Intolérance limite au clampage carotidien


L’intolérance limite au clampage carotidien traduit une hémodynamique précaire dans l’hémisphère cérébral homolatéral à la carotide clampée. Certaines précautions permettent d’éviter qu’elle ne se décompense.

Les symptômes de l’intolérance limite au clampage.

L'intolérance limite au clampage se traduit, lors du test le clampage, par l'absence de symptôme franc à type d'hémiplégie avec trouble de la conscience mais par des symptômes atypiques à type de légers ralentissements idéomoteurs, d'agitation voire d'agressivité.

La survenue d'une parésie du membre supérieur controlatéral sans trouble de la conscience traduit une pénombre ischémique et peut être classée dans les intolérances limites au clampage.

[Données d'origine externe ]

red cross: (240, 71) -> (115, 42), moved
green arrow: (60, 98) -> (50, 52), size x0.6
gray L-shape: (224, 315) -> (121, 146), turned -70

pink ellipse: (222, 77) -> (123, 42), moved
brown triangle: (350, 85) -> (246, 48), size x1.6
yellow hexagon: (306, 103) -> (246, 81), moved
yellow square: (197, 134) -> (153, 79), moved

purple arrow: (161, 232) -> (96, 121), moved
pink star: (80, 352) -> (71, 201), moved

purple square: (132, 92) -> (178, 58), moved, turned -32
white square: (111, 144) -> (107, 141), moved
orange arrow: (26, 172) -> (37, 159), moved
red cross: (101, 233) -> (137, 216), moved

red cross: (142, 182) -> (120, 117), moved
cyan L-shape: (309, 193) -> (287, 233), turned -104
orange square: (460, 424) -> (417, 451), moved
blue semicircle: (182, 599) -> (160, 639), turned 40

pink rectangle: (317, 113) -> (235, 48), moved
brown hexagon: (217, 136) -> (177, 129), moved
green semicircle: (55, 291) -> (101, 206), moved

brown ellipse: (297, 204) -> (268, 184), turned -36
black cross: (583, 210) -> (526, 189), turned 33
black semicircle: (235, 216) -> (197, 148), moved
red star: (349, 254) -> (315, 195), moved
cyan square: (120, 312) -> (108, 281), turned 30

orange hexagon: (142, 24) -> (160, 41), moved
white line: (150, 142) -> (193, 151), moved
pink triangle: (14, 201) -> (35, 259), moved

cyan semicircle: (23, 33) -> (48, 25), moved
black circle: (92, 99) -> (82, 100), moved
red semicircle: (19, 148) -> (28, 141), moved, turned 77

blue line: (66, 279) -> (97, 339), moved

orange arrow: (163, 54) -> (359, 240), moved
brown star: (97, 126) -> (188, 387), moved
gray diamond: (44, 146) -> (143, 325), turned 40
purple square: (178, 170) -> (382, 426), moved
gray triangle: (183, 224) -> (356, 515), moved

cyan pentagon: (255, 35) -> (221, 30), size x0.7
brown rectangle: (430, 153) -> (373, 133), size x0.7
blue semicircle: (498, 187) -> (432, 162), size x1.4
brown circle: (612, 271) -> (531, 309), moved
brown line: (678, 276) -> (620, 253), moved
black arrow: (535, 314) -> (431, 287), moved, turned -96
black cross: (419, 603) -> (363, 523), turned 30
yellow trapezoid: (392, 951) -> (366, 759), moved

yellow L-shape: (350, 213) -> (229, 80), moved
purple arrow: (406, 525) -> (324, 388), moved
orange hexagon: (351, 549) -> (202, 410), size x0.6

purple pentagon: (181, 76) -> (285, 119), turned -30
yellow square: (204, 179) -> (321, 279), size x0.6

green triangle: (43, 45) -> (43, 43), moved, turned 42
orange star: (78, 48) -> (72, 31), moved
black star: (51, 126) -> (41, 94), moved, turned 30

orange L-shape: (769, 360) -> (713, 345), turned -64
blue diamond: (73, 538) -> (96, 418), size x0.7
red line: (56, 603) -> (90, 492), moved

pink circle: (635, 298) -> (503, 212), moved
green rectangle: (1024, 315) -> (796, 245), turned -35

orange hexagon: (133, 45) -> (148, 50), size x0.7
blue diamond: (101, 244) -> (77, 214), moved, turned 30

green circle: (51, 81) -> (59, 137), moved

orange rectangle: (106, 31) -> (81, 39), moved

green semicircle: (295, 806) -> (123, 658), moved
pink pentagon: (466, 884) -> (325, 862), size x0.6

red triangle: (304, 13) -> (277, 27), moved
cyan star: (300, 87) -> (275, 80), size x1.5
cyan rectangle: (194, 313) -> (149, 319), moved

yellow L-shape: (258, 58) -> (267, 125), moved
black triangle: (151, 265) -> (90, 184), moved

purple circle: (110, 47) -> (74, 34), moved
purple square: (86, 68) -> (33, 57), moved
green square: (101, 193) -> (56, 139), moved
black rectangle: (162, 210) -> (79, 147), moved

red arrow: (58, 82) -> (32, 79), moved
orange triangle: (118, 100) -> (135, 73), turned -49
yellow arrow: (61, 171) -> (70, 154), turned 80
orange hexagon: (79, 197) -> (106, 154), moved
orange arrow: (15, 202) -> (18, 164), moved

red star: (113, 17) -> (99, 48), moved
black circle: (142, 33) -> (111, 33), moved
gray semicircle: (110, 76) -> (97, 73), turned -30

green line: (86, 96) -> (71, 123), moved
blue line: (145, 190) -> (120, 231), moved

Prévenir les conséquences de l’intolérance limite au clampage.

Améliorer l’exposition de la bifurcation carotidienne.

Dans tous les cas, il faut déclamper l'axe carotidien et agrandir l'abord artériel en amont et en aval pour un meilleur contrôle de la carotide interne post bulbaire et de la carotide commune comme pour les intolérances vraies et immédiates au clampage afin d’être en condition optimale pour mettre un shunt si nécessaire.

Élever la pression artérielle.

Le test de clampage initial ayant été effectué avec une pression artérielle inférieure ou égale à 15, il faut faire monter la pression artérielle jusqu'à 18 – 20.

> Habituellement, les symptômes régressent.

> Si les troubles persistent :

  • soit les conditions locales permettent une mise en place facile du shunt et on le pose.
  • Soit la mise en place du shunt semble difficile ou à risque (lésions athéromateuses étendues à la carotide commune ou à la carotide interne sus-bulbaire, bifurcation très haute, boucle ou plicature, tissus très inflammatoires, etc.) et l'on s'en passe. Il faut alors surveiller attentivement l'état de conscience du malade et mettre un shunt si l'intolérance devient complète et s'accompagne d'un état comateux.